During a recent panel session I led at Private Equity International’s Operating Partners Forum Europe 2021, one investor observed that it is precisely because of their complexity that carve-outs appeal to PE firms, stating that: “Risk and complexity might scare a corporate buyer but we love complex deals, because they give us a chance to make a really good return if we get it right.”
This ability to embrace risk and execute deals quickly is one of the main reasons that increasing numbers of businesses are considering PE investment. Unlike many corporates, PE firms are able to commit to long funding cycles. This long-term commitment is particularly crucial in sectors such as telco or fibre.
At the same time, PE investment is sometimes greeted with suspicion by managers who remain in the carved out organisation, who often assume the funder is going to look to cut costs to the bone and quickly flip the asset. The panel agreed that communicating a clear vision for the new organisation is critical in order to overcome this misconception.
As one panellist put it: “The reason we like carve-outs is not because we can take out cost or restructure the business, but because we can take a business that has been left on its own, unloved and underinvested, and actually make it grow.”
Developing a strong value creation plan during due diligence
Although a buyer will rarely get all the information they’d like about the carved out business straightaway, it’s nonetheless important to develop a value creation hypothesis as early as possible. As more information becomes available through due diligence, this hypothesis must be continually assessed and adjusted.

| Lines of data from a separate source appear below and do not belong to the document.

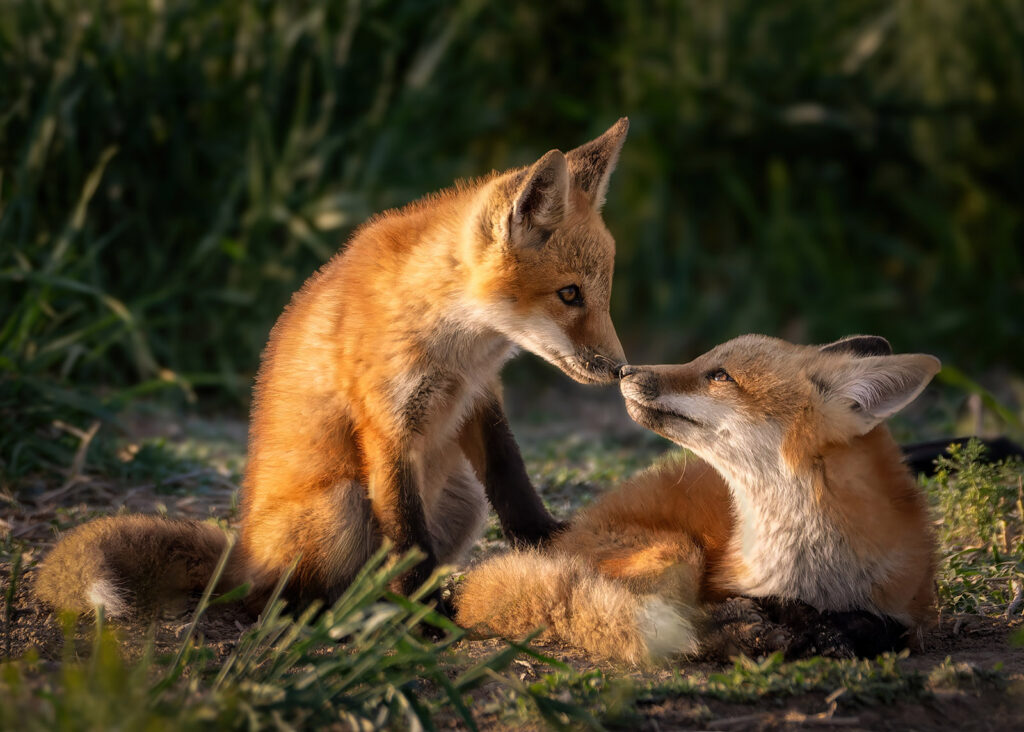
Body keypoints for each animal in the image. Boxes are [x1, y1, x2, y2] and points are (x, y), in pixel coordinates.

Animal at [34, 119, 631, 617]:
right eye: (569, 294)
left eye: (603, 295)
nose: (621, 372)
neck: (459, 344)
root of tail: (243, 556)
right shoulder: (387, 426)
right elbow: (408, 538)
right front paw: (426, 616)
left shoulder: (480, 397)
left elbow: (512, 478)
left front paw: (546, 540)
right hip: (343, 502)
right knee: (281, 596)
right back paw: (333, 613)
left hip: (461, 495)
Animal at [454, 334, 940, 665]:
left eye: (720, 375)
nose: (625, 371)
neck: (808, 564)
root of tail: (559, 539)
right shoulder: (724, 583)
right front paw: (782, 627)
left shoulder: (909, 604)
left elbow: (879, 628)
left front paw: (825, 630)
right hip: (677, 550)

One investor argued the best value creation plans avoid the trap of placing too much emphasis on EBITDA. “If you’re doing that, you’re immediately limiting your growth potential,” they said. “If you want to grow value by multiples, you need to show how you would put ESG, digital transformation, or whatever it is that’s necessary to transform the business at the core of your strategy.”
It’s also important to understand what kinds of business information and data will give the best insight into any potential deal pitfalls.

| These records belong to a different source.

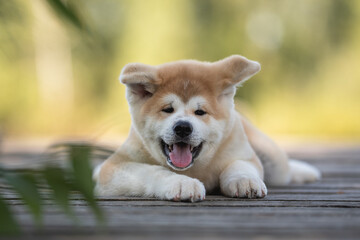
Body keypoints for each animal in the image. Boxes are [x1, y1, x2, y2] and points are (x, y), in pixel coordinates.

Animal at [93, 55, 320, 202]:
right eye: (167, 109)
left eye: (200, 112)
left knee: (284, 169)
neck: (195, 168)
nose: (183, 127)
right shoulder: (115, 167)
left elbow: (239, 165)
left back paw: (304, 170)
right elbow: (153, 171)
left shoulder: (243, 154)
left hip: (271, 157)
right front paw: (181, 183)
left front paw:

“I always look out for cashflow,” said one investor. “It’s one of the few things that doesn’t lie.”
Negotiating the TSA and being ready for when your foot is in the door
Although there is often pressure from sellers to get a deal done quickly, it is important for investors to take the time to negotiate detailed Transition Service Agreements (TSAs). While there may be limited scope for wrangling over much of the detail, it is critical to know what you are signing up for.
The panel had one key piece of advice on handling TSAs. “It’s a business decision, so the negotiations have to be led by the business side. Don’t let lawyers run the show.”

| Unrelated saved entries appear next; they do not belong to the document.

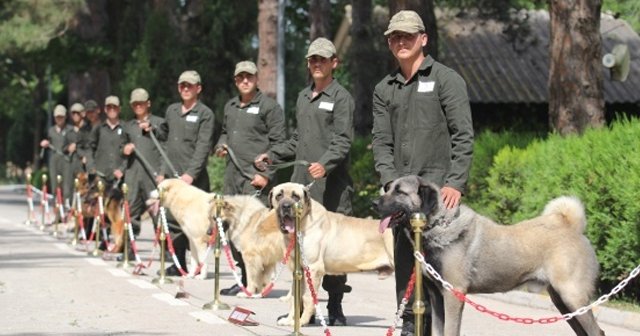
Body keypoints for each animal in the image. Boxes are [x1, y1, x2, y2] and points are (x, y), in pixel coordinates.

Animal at [372, 176, 604, 336]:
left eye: (400, 192)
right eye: (388, 188)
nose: (374, 203)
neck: (438, 224)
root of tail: (571, 227)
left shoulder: (453, 294)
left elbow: (450, 331)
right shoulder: (437, 297)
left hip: (572, 296)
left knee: (596, 332)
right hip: (563, 301)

When asked about the best approaches to executing the 100-day plan once you’ve got a foot in the door, our panel had a number of critical insights to share:
- Move beyond the TSA as soon as you can, so the carved out business can start building its independence.
- Create a dedicated carve-out team so the CEO and CFO can concentrate on running the business continuity plan.
- Work backwards from your end goal. For example, understand what kind of finance function, IT set-up etc. that you will need at the point of exit, and how you can build towards a seamless transition from day one.
The panel also offered their thoughts on how investors can ensure they are seen as a credible option for the seller.
One investor summed it up thus: “You have to understand the seller and what their motivation is. It might not just be price, so make sure you sharpen all the other areas of your negotiation strategy.”